The recent defeat of a bond referendum that would have addressed those problems has brought into sharp focus strains inherent in a system in which two sets of elected officials make promises to constituents, but only one has the money to make good on its promises.

School Board members, believing they are empowered by a voters' mandate, find they are stymied by their need to rely on the Board of Supervisors for funds. Supervisors, obligated to their own constituency, feel burdened by demands to honor commitments they did not make.

Hardly an ideal scenario for responsive government. But that is what county voters have chosen. And it leaves final responsibility for school spending where it always has been - with the supervisors.

Which in turn renders especially annoying the verbal sniper fire that some supervisors have directed toward the School Board, presumably to distract from the fact that the Board of Supervisors has failed to show anything close to adequate leadership in meeting school-facility needs.

County voters chose this spring to reject the bond issue that would have paid for a new high school in Southwest County.

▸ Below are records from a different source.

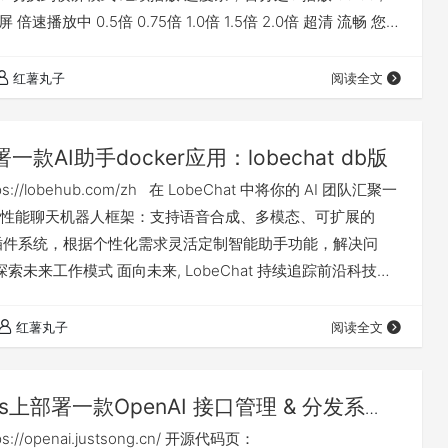
 全屏 倍速播放中 0.5倍 0.75倍 1.0倍 1.5倍 2.0倍 超清 流畅 您的
deo 标签 继续观看 Nas上docker部署一个动画数字
igital Human 观看更多 转载 , Na…
红薯丸子
阅读全文
一款AI助手docker应用：lobechat db版
://lobehub.com/zh 在 LobeChat 中将你的 AI 团队汇聚一
性能聊天机器人框架：支持语音合成、多模态、可扩展的
n Cal)插件系统，根据个性化需求灵活定制智能助手功能，解决问
探索未来工作模式 面向未来, LobeChat 持续追踪前沿科技趋
语音、图像等多种形式交互方式, 构建更加直观便捷并富含乐趣
装操作 本次部署还是在飞牛nas的docker compose环境
红薯丸子
阅读全文
as上部署一款OpenAI 接口管理 & 分发系
pi
://openai.justsong.cn/ 开源代码页：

It was a heady victory for bond opponents, but the morning after, the county woke up still needing the new school - if not the one planned, then some combination of construction and reorganization that will reduce overcrowding and bring the educational program in Southwest County in line with that of other parts of the county.

The need won't go away, and will only get more expensive to address.

That leaves both boards - not to mention county residents - in a fix. But supervisors shouldn't be pointing fingers.

After all, the board delayed the bond referendum for a year (in fact, the need for a new high school has been apparent for several years) - and yet was still unprepared to promote the project as part of a long-term countywide strategy or to campaign effectively for the referendum.

For that matter, supervisors could have issued Virginia Public School Authority bonds to pay for a new high school without voter approval - an option the School Board recommended.

Taking on that amount of new debt with VPSA bonds, which are structured differently from the general obligation bonds put before voters in April, would have required a tax increase. Perhaps some supervisors might have been ousted, in part because of their failure to explain the need for the spending.

And yet, as members of the elected governing body, they're supposed to make tough decisions in the whole county's long-range interests. Toward that end, they need to show more leadership and take fewer cheap shots.